**Fragment tekstu:**

━━━━

Drzwi otwierają się od środka

polska wyspy owcze analiza 8
screen
Przez bardzo długie fragmenty tego meczu Polacy zdawali się nie zauważać, gdzie pojawia się miejsce w polu karnym. Pomimo tego, że goście bronili momentami całym zespołem we własnej szesnastce, zdarzały się chwile, w których można było ich zaskoczyć. W tym celu należy podzielić pole karne na dwie strefy: pierwszego tempa, czyli między bramkarzem a obrońcami oraz drugiego tempa, między defensorami i pomocnikami. Tak naprawdę od szybkości dostarczenia piłki na skrzydło zależało, która ze stref została otwarta. Nierzadko w obie te przestrzenie można było posłać piłkę, lecz nie nabiegał na nią żaden z adresatów.
polska wyspy owcze analiza 9
screen
Sytuacja uległa lekkiej poprawie w drugiej części spotkania. Po wymianie pozycji w bocznym sektorze jeden z ”Biało-czerwonych” wbiegał między obrońców (w tzw. półprzestrzeń) i miał do wyboru różne opcje podania. Co istotne, w pierwszej i drugiej strefie dysponował partnerami zwróconymi twarzą do bramki Farerów. Wówczas ”wystarczyło” podjąć decyzję i sytuacja bramkowa tworzyła się automatycznie. Bez zaskoczenia, najlepiej w tej roli spisywał się Piotr Zieliński, czyli najlepszy piłkarz polskiej kadry pod względem rozumienia gry.

━━━━

**Sekcja danych:**
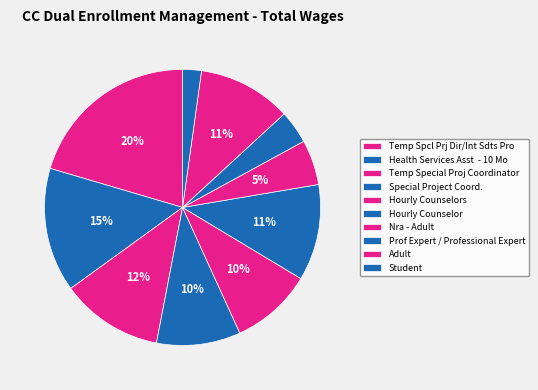

Combined, do Temp Special Proj Coordinator and Adult account for over 50%?

No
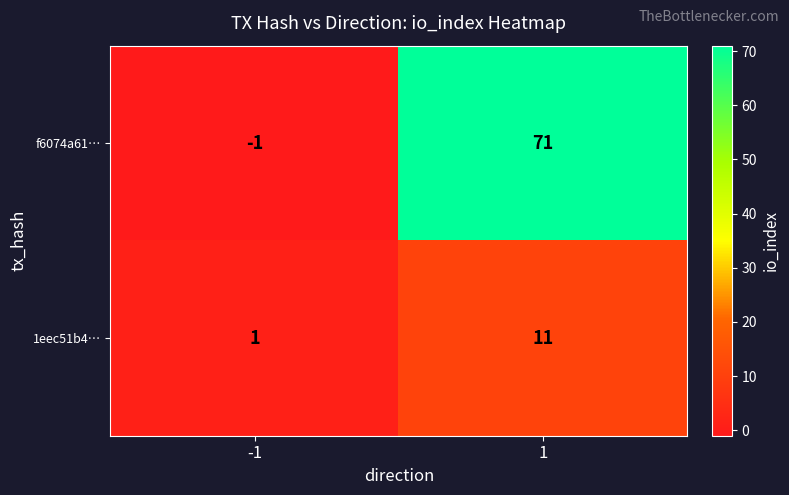

At which category is the sum across all series the highest?

1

━━━━

**Polecenie:** Przepisz dokładnie cały tekst o meczu Polski z Wyspami Owczymi. Materiał pochodzi z innego źródła niż tekst.

**Odpowiedź:**
Drzwi otwierają się od środka

polska wyspy owcze analiza 8
screen
Przez bardzo długie fragmenty tego meczu Polacy zdawali się nie zauważać, gdzie pojawia się miejsce w polu karnym. Pomimo tego, że goście bronili momentami całym zespołem we własnej szesnastce, zdarzały się chwile, w których można było ich zaskoczyć. W tym celu należy podzielić pole karne na dwie strefy: pierwszego tempa, czyli między bramkarzem a obrońcami oraz drugiego tempa, między defensorami i pomocnikami. Tak naprawdę od szybkości dostarczenia piłki na skrzydło zależało, która ze stref została otwarta. Nierzadko w obie te przestrzenie można było posłać piłkę, lecz nie nabiegał na nią żaden z adresatów.
polska wyspy owcze analiza 9
screen
Sytuacja uległa lekkiej poprawie w drugiej części spotkania. Po wymianie pozycji w bocznym sektorze jeden z ”Biało-czerwonych” wbiegał między obrońców (w tzw. półprzestrzeń) i miał do wyboru różne opcje podania. Co istotne, w pierwszej i drugiej strefie dysponował partnerami zwróconymi twarzą do bramki Farerów. Wówczas ”wystarczyło” podjąć decyzję i sytuacja bramkowa tworzyła się automatycznie. Bez zaskoczenia, najlepiej w tej roli spisywał się Piotr Zieliński, czyli najlepszy piłkarz polskiej kadry pod względem rozumienia gry.